EXCERPTED DATA:
•••

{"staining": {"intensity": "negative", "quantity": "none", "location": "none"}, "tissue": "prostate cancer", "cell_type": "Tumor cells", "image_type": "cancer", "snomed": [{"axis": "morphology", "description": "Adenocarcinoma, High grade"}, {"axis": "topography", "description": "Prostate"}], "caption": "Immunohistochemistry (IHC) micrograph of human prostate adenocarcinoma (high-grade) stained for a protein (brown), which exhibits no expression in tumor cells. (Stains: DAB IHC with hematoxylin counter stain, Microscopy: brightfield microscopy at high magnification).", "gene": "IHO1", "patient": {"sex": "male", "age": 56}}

•••

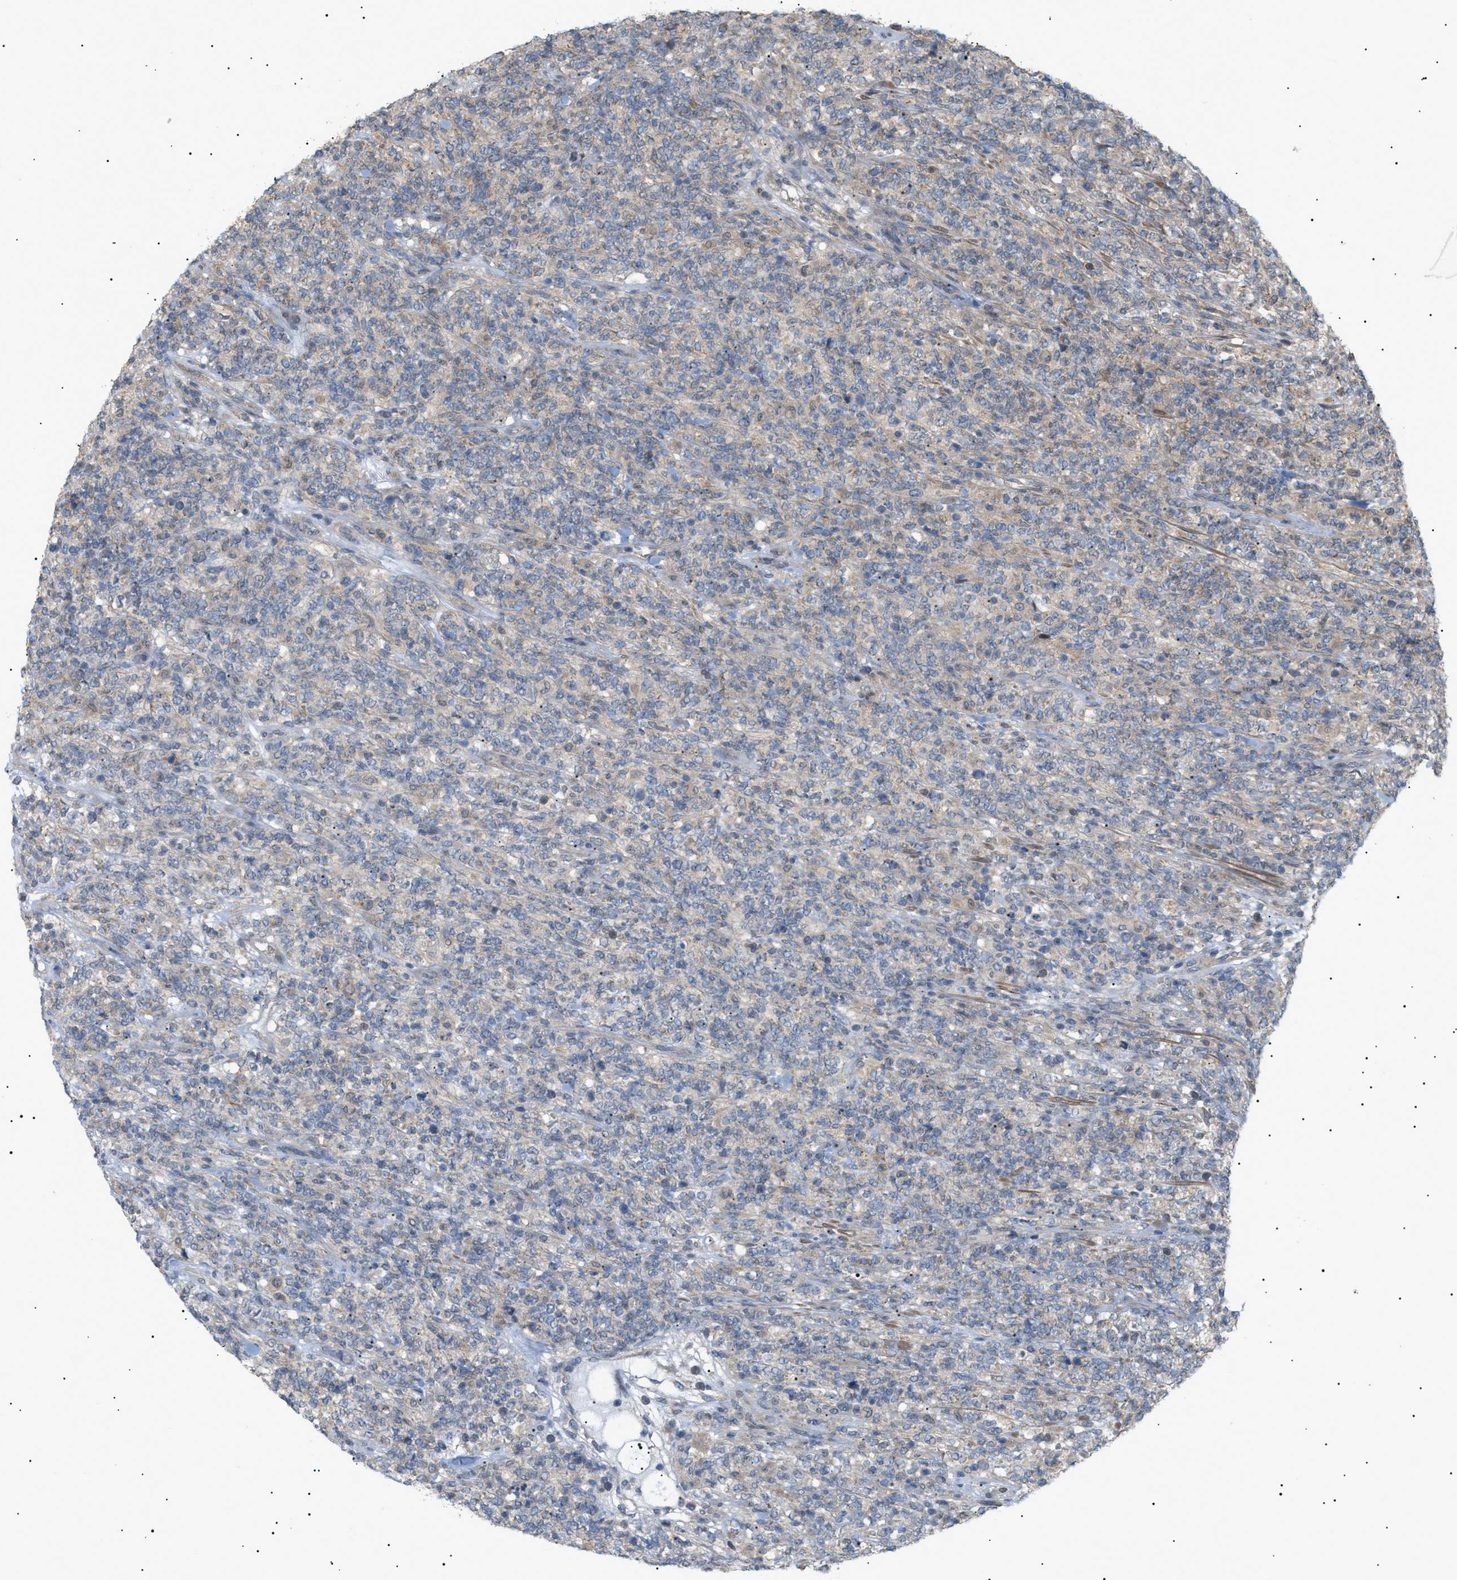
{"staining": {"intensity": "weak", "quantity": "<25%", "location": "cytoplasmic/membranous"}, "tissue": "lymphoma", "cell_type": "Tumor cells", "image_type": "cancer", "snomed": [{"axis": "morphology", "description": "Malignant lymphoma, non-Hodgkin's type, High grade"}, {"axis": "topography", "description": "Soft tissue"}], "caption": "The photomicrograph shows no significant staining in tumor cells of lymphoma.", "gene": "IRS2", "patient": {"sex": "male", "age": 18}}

•••

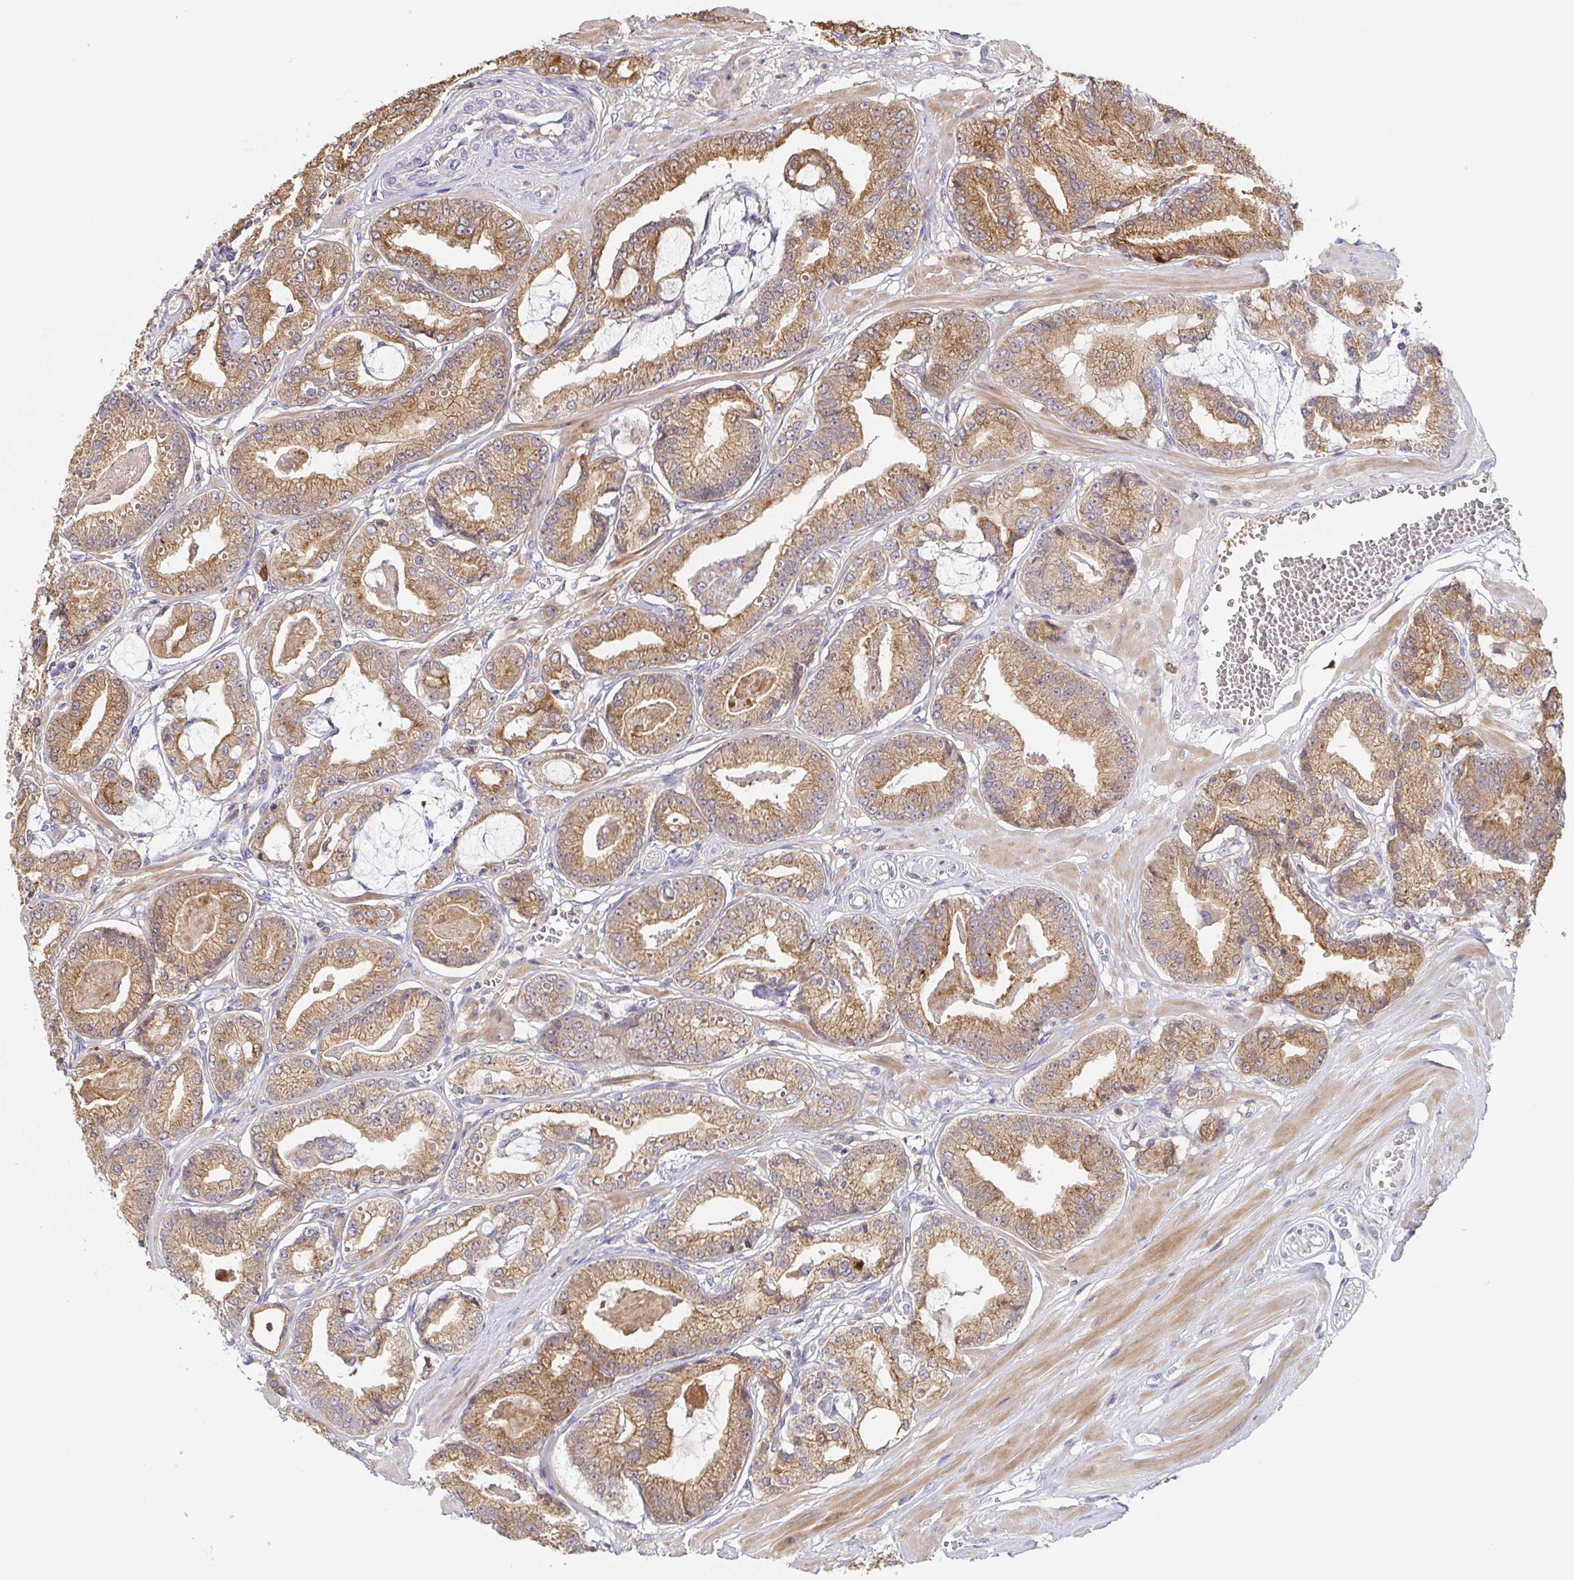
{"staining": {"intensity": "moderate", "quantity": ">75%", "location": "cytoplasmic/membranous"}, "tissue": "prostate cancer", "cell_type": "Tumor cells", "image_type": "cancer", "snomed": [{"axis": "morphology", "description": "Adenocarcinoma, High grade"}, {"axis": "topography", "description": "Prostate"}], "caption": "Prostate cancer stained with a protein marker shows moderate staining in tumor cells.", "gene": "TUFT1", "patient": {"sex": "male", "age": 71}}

•••

TASK PROMPT: Among the lines of the material, count those that contain the string "cytoplasmic" and state only that count.

TASK RESULT: 2